Recorded data:
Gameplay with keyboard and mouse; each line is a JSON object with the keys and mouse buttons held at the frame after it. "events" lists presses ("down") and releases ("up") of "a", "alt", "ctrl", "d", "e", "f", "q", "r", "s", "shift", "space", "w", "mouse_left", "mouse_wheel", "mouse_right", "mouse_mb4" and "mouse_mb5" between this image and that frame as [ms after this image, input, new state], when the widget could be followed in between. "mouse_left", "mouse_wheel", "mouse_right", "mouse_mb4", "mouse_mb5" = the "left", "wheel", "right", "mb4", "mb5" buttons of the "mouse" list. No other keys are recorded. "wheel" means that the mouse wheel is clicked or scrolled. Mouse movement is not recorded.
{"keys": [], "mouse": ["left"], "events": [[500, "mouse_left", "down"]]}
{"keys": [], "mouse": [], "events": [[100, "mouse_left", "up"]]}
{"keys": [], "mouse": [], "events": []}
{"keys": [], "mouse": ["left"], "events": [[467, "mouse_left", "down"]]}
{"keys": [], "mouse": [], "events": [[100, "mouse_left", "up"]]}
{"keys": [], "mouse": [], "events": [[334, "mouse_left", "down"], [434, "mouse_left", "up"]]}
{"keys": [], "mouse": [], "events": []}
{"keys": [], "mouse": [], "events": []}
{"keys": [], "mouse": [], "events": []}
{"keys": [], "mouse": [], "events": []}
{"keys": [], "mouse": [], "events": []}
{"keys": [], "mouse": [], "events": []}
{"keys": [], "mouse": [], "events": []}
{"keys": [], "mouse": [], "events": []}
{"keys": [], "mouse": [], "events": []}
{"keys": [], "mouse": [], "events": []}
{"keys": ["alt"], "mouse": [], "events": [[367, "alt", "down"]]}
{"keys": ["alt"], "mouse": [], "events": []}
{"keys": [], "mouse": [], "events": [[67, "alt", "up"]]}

* How to complete this task
The full set of records above must be reproduced exactly in the reply.

* Written solution
Gameplay with keyboard and mouse; each line is a JSON object with the keys and mouse buttons held at the frame after it. "events" lists presses ("down") and releases ("up") of "a", "alt", "ctrl", "d", "e", "f", "q", "r", "s", "shift", "space", "w", "mouse_left", "mouse_wheel", "mouse_right", "mouse_mb4" and "mouse_mb5" between this image and that frame as [ms after this image, input, new state], when the widget could be followed in between. "mouse_left", "mouse_wheel", "mouse_right", "mouse_mb4", "mouse_mb5" = the "left", "wheel", "right", "mb4", "mb5" buttons of the "mouse" list. No other keys are recorded. "wheel" means that the mouse wheel is clicked or scrolled. Mouse movement is not recorded.
{"keys": [], "mouse": ["left"], "events": [[500, "mouse_left", "down"]]}
{"keys": [], "mouse": [], "events": [[100, "mouse_left", "up"]]}
{"keys": [], "mouse": [], "events": []}
{"keys": [], "mouse": ["left"], "events": [[467, "mouse_left", "down"]]}
{"keys": [], "mouse": [], "events": [[100, "mouse_left", "up"]]}
{"keys": [], "mouse": [], "events": [[334, "mouse_left", "down"], [434, "mouse_left", "up"]]}
{"keys": [], "mouse": [], "events": []}
{"keys": [], "mouse": [], "events": []}
{"keys": [], "mouse": [], "events": []}
{"keys": [], "mouse": [], "events": []}
{"keys": [], "mouse": [], "events": []}
{"keys": [], "mouse": [], "events": []}
{"keys": [], "mouse": [], "events": []}
{"keys": [], "mouse": [], "events": []}
{"keys": [], "mouse": [], "events": []}
{"keys": [], "mouse": [], "events": []}
{"keys": ["alt"], "mouse": [], "events": [[367, "alt", "down"]]}
{"keys": ["alt"], "mouse": [], "events": []}
{"keys": [], "mouse": [], "events": [[67, "alt", "up"]]}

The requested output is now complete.